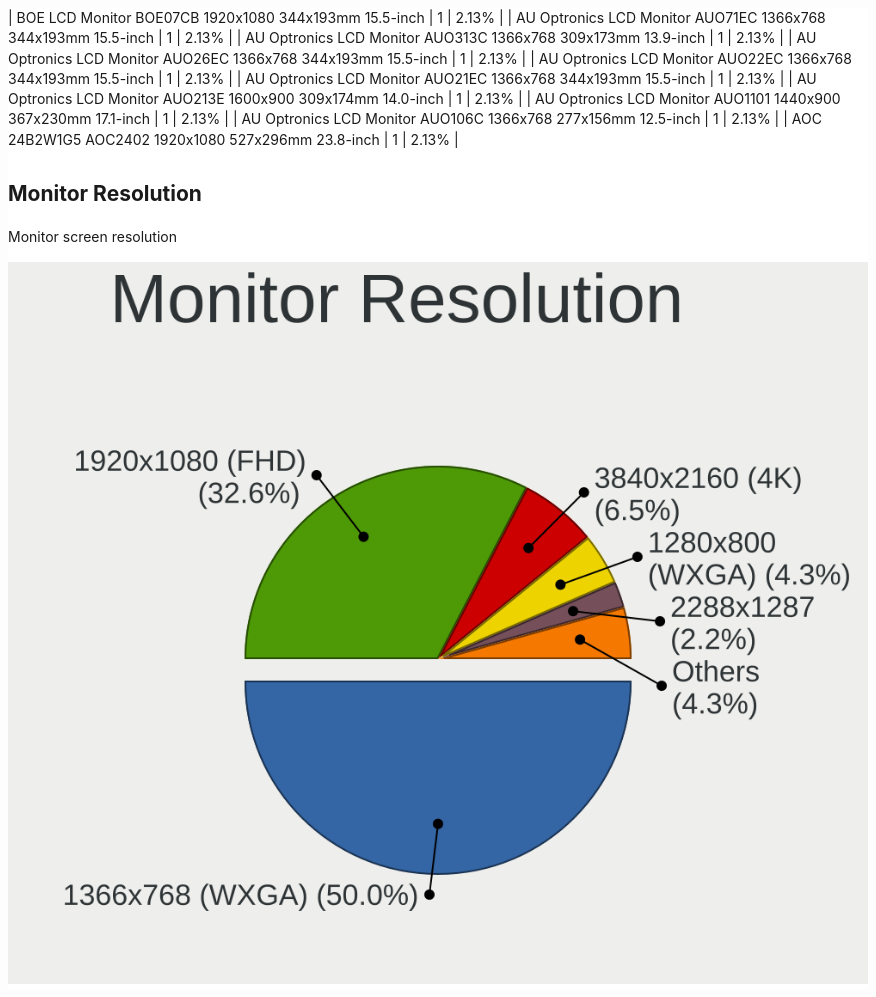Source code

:| BOE LCD Monitor BOE07CB 1920x1080 344x193mm 15.5-inch                    | 1         | 2.13%   |
| AU Optronics LCD Monitor AUO71EC 1366x768 344x193mm 15.5-inch            | 1         | 2.13%   |
| AU Optronics LCD Monitor AUO313C 1366x768 309x173mm 13.9-inch            | 1         | 2.13%   |
| AU Optronics LCD Monitor AUO26EC 1366x768 344x193mm 15.5-inch            | 1         | 2.13%   |
| AU Optronics LCD Monitor AUO22EC 1366x768 344x193mm 15.5-inch            | 1         | 2.13%   |
| AU Optronics LCD Monitor AUO21EC 1366x768 344x193mm 15.5-inch            | 1         | 2.13%   |
| AU Optronics LCD Monitor AUO213E 1600x900 309x174mm 14.0-inch            | 1         | 2.13%   |
| AU Optronics LCD Monitor AUO1101 1440x900 367x230mm 17.1-inch            | 1         | 2.13%   |
| AU Optronics LCD Monitor AUO106C 1366x768 277x156mm 12.5-inch            | 1         | 2.13%   |
| AOC 24B2W1G5 AOC2402 1920x1080 527x296mm 23.8-inch                       | 1         | 2.13%   |

Monitor Resolution
------------------

Monitor screen resolution

![Monitor Resolution](./images/pie_chart/mon_resolution.svg)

--------------------------------

• **What you are asked to do**:
Reproduce the material above character for character, leaving out the pictures.

• **Answer to the exercise**:
Source code

:| BOE LCD Monitor BOE07CB 1920x1080 344x193mm 15.5-inch                    | 1         | 2.13%   |
| AU Optronics LCD Monitor AUO71EC 1366x768 344x193mm 15.5-inch            | 1         | 2.13%   |
| AU Optronics LCD Monitor AUO313C 1366x768 309x173mm 13.9-inch            | 1         | 2.13%   |
| AU Optronics LCD Monitor AUO26EC 1366x768 344x193mm 15.5-inch            | 1         | 2.13%   |
| AU Optronics LCD Monitor AUO22EC 1366x768 344x193mm 15.5-inch            | 1         | 2.13%   |
| AU Optronics LCD Monitor AUO21EC 1366x768 344x193mm 15.5-inch            | 1         | 2.13%   |
| AU Optronics LCD Monitor AUO213E 1600x900 309x174mm 14.0-inch            | 1         | 2.13%   |
| AU Optronics LCD Monitor AUO1101 1440x900 367x230mm 17.1-inch            | 1         | 2.13%   |
| AU Optronics LCD Monitor AUO106C 1366x768 277x156mm 12.5-inch            | 1         | 2.13%   |
| AOC 24B2W1G5 AOC2402 1920x1080 527x296mm 23.8-inch                       | 1         | 2.13%   |

Monitor Resolution
------------------

Monitor screen resolution

![Monitor Resolution](./images/pie_chart/mon_resolution.svg)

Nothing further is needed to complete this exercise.